Sicuramente ben scritto, divertente ed in linea con la leggerezza degli speciali estivi, non rappresenta però, a mio parere, una delle migliori prove del BVZA. Si ha, infatti, spesso l'impressione che i legami fra le varie componenti della vicenda siano un poco pretestuosi, e che gli incastri, seppur ben fatti, "sforzino".
La sceneggiatura risente della forza "da bodybuilder" del soggetto e, pur dipanandosi correttamente e gradevolmente e mantenendo fino alla fine la suspance (non si capisce chi sia la ragazza rapita, nè chi stia seguendo Martin e Java, nè chi faccia l'irruzione nella base) naviga a vista nel mare dei prodotti ben fatti ma non eccelsi.
Buona la prova di Torti, in linea con la sua produzione Bonelli precedente. Belli i "neri" pieni e buona l'attenzione anche ai particolari in secondo piano e di sfondo.
I volti sono sempre espressivi, anche se (in linea, forse, con il tono generale della storia) tendono talvolta al grottesco. I personaggi fissi del mondo mysteriano sono coerenti con la loro "iconografia classica" ed i nuovi sono ben caratterizzati, spesso con risultati espressivi notevoli, come nel caso di Jeckyll/Spring Heeled Jack.
Divertente ed in linea con la leggerezza degli Speciali estivi, dicevo nel commento ai testi, e lo confermo qui, anche se, ripensando a precedenti prove di Castelli ed agli Speciali degli anni passati, non riesco a provare una grande soddisfazione come lettore abituale.

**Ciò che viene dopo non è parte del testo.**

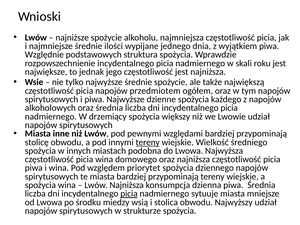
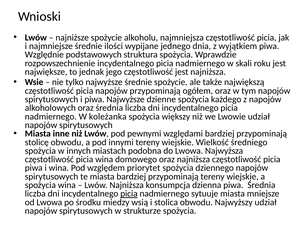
napojów przedmiotem: przedmiotem -> przypominają
drzemiący: drzemiący -> koleżanka
tereny at (148, 142) underline: present -> none
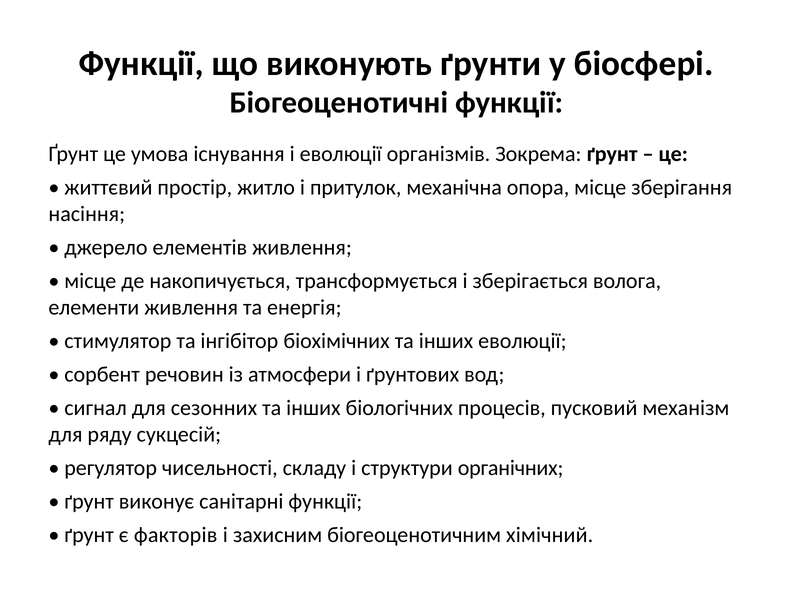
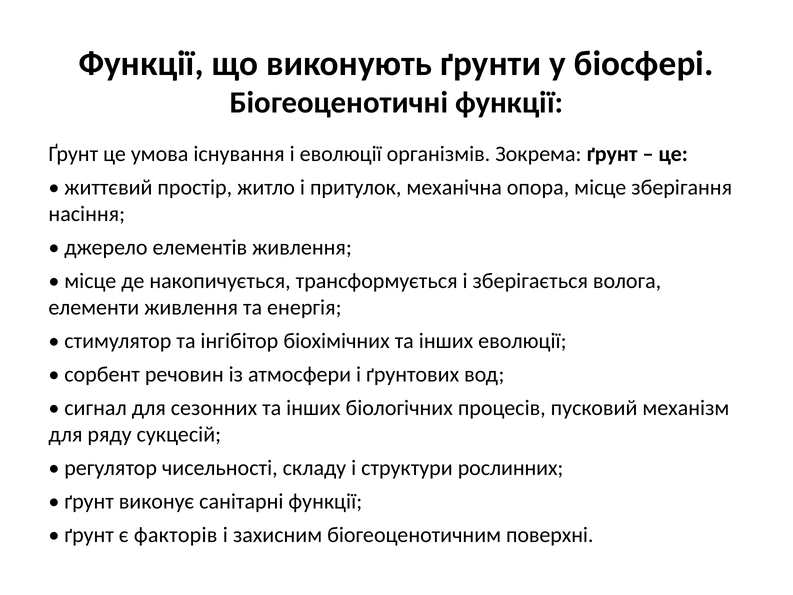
органічних: органічних -> рослинних
хімічний: хімічний -> поверхні
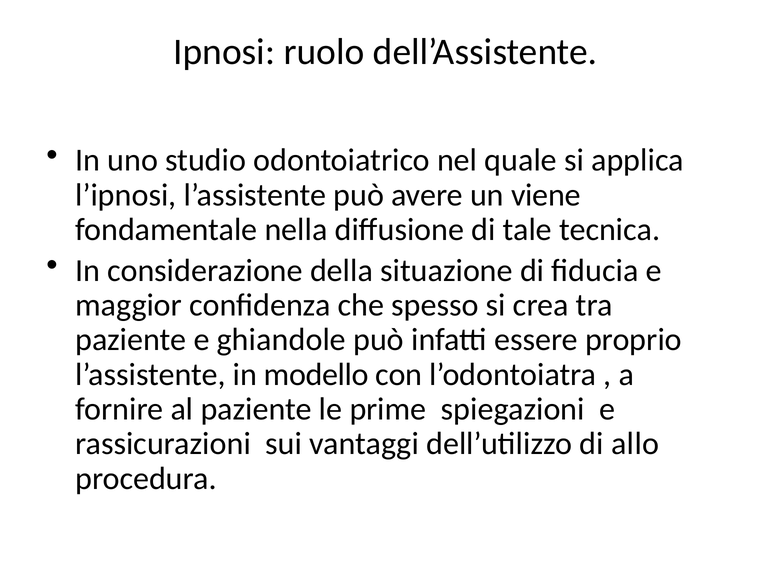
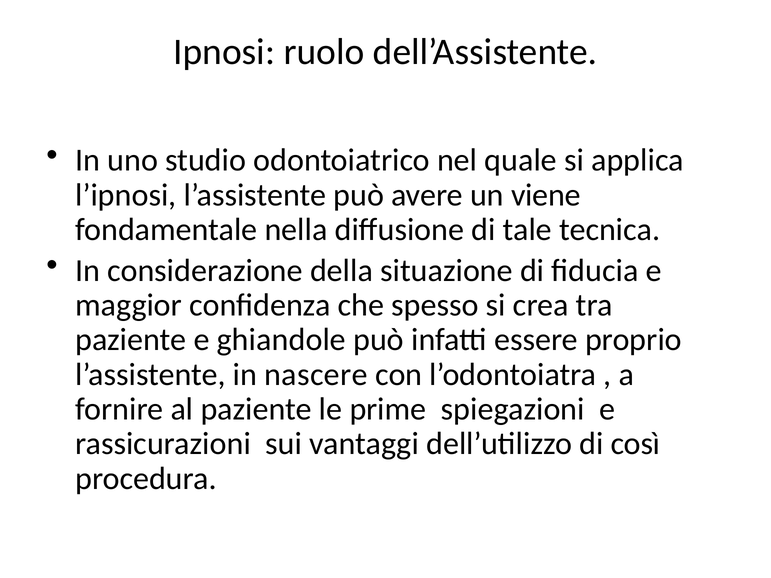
modello: modello -> nascere
allo: allo -> così
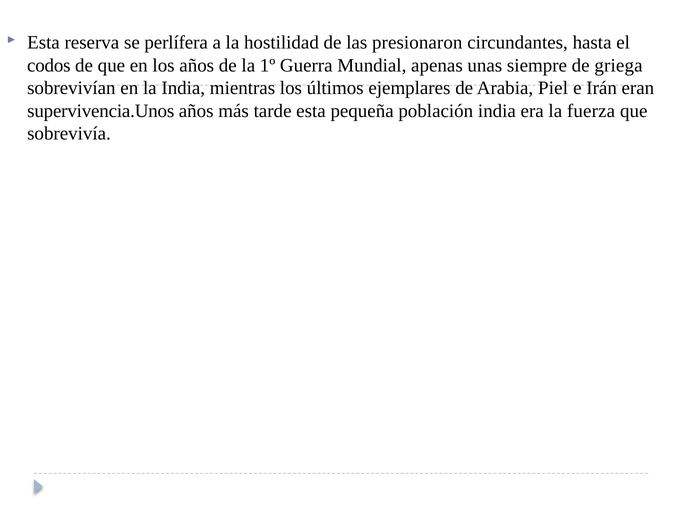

Forse dipende dal fatto che Angie, Dee e Kelly si sono "visti" già nel corso di quest'anno, violando la regola non scritta che li vuole tratti dalla naftalina solo d'estate? (cfr. MM 212/213). O forse da una verve nella scrittura non propriamente al massimo da parte di Castelli? O forse dalla nefasta influenza di Maxwell, l'Uomo in Nero più cattivo che sia mai stato "inventato"? Ai posteri (albi) l'ardua sentenza ;-) Istruttiva e divertente come al solito invece, la lettura del Dizionario dei Misteri allegato, quest'anno dedicato ai "detective dell'impossibile", ovvero ai "colleghi" di Martin Mystère nella letteratura, al cinema, alla televisione e nei fumetti. In conclusione credo, comunque, che chiunque compri questo albo per dedicarsi alla lettura in spiaggia, o in treno (o dovunque voglia, ma sempre con atteggiamento "vacanziero") potrà trovarlo sufficientemente divertente e coinvolgente.